• What needs to be done:
Where the string "degrees" occurs in a line of the data below, that line should be copied.

• Given information:
○ ○ ○ ○ ○
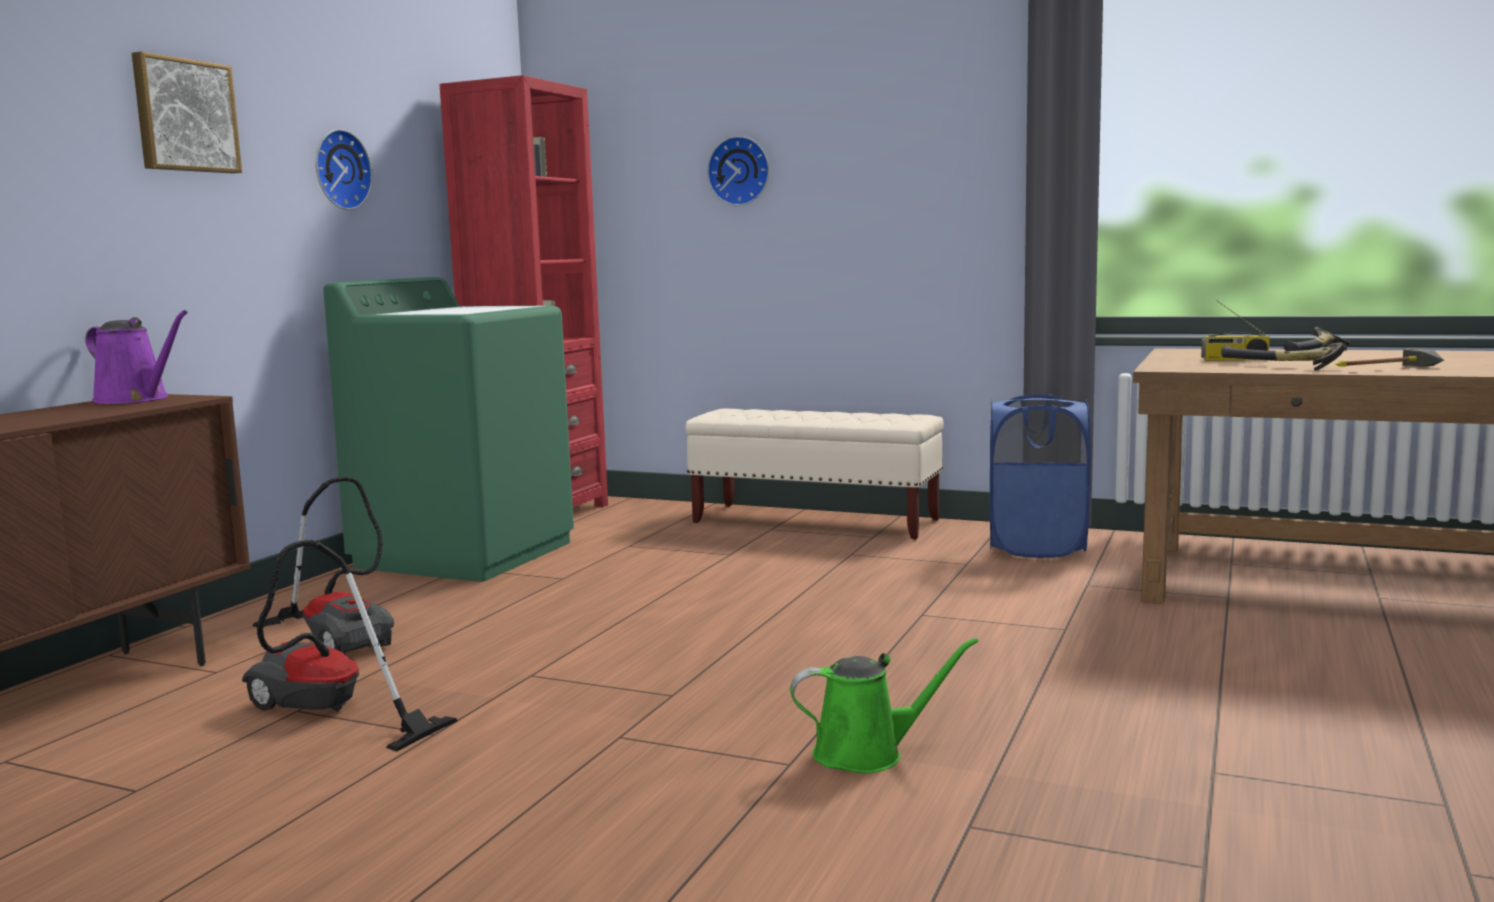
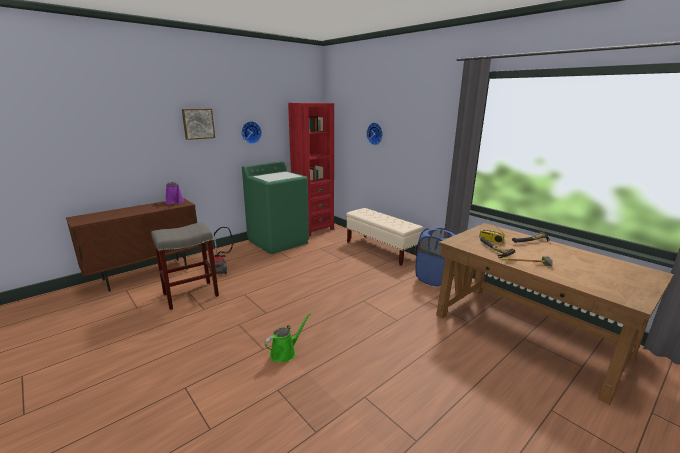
camera: 25 degrees right, 10 degrees up
(325, 714) = (191, 294): vacuum cleaner -> grey stool
(867, 753) = (285, 352): green watering can -> green watering can turned 60 degrees counterclockwise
○ ○ ○ ○ ○
• Output for this task:
camera: 25 degrees right, 10 degrees up
(867, 753) = (285, 352): green watering can -> green watering can turned 60 degrees counterclockwise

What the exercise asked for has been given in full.